Steven Babitsky, Esq.

Counsel may, during cross-examination of an expert witness, take a statement out of context before the jury. The expert needs to be ready to take advantage of this opportunity.

Here is how three expert witnesses explained how they effectively dealt with their opportunity.

1. “The defense attorney asked me to comment on the opinion of defense’s medical expert who stated that reflex sympathetic dystrophy lasted no more than 16 years. Defense expert cited Bonica’s The Management of Pain as his reference.

Since I had studied this reference as part of my preparation, I was familiar with the specific reference. To paraphrase my answer since I can’t remember it verbatim:

“Dr. _________ did not finish reading his reference. While Dr. Mitchell did describe a patient with causalgaia that had persisted for 16 years, the same paragraph, which is found by the way on page 225 of volume 1 of Bonica’s book, states that many of Dr. Mitchell’s patients went on to be cared for by Dr. Mitchell’s son and their disease persisted for many years.”

This answer had a great impact on the jury and, in fact, deflated defense counsel’s sails considerably. As a matter of fact, I had on the desk in front of me a photocopy of the exact chapter including the page numbers.”

2. “After I was questioned by a leading text on random sampling, I asked to see the book and read the lines quoted.

Reading the next few lines, I noted the qualification to the bald statement that had been quoted.”

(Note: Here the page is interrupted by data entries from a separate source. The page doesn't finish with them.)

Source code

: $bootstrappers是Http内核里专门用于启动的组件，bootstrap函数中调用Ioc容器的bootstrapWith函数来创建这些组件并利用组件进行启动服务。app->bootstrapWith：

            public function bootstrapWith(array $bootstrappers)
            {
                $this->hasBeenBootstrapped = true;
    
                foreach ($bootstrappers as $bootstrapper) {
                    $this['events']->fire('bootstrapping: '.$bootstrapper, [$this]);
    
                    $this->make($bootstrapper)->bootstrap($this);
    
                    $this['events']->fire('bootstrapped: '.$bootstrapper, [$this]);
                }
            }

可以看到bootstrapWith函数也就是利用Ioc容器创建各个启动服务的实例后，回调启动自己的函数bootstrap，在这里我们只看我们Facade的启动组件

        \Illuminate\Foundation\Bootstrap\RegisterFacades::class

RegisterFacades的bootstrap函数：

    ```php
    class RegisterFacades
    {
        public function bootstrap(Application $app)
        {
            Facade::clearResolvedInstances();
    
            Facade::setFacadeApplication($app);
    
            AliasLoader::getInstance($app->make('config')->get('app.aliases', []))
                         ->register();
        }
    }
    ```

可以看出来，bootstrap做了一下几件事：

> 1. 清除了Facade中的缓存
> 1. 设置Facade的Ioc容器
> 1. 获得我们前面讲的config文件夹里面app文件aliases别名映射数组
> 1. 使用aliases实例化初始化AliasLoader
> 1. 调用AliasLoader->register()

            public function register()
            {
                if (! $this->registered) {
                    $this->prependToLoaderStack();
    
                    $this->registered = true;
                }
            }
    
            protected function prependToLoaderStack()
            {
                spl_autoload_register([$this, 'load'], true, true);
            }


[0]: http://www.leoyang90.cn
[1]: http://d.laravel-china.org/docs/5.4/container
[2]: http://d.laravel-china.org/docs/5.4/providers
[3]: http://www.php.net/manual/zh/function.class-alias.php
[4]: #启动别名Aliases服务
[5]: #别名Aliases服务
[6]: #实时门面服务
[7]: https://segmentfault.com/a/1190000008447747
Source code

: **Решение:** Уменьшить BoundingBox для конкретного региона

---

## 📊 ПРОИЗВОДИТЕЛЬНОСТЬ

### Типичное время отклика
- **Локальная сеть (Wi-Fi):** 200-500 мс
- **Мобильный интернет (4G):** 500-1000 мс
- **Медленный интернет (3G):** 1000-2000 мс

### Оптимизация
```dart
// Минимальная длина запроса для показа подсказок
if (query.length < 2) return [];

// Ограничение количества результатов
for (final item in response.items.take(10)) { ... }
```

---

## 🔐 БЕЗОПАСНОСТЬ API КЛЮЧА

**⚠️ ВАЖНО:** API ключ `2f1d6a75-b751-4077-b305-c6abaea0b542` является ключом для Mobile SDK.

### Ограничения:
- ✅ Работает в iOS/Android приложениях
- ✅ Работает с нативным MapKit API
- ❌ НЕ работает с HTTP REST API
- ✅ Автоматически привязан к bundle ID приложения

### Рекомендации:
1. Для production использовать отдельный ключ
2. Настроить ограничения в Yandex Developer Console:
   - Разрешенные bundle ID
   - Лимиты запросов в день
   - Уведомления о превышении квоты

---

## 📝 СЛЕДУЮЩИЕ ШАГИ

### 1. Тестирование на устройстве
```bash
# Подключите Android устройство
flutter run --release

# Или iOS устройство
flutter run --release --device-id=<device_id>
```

3. Case involved damages of approximately $40 million which I had established during discovery in the prior year. Defendant’s counsel was examining me after completion of direct testimony and quoted some phrase I used during deposition testimony to make it appear that I did not support the conclusions set forth in the damages case. She read from a transcript taken the second day of my 5 day deposition and stopped the quotation about halfway through. It’s hard to remember what one said throughout a 5 day deposition but I was sure I had not said anything that would undermine the case. So I asked to hold the transcript she had and “re-read” it for myself. Sure enough she had intended to mislead by stopping before my statement was concluded. I read the entire deposition answer slowly out loud, clearly setting forth all of what I had said. In polling the jury after the case was done, we learned that defense counsels’ attempt to trick me was a key factor in the jury’s favorable decision for our client.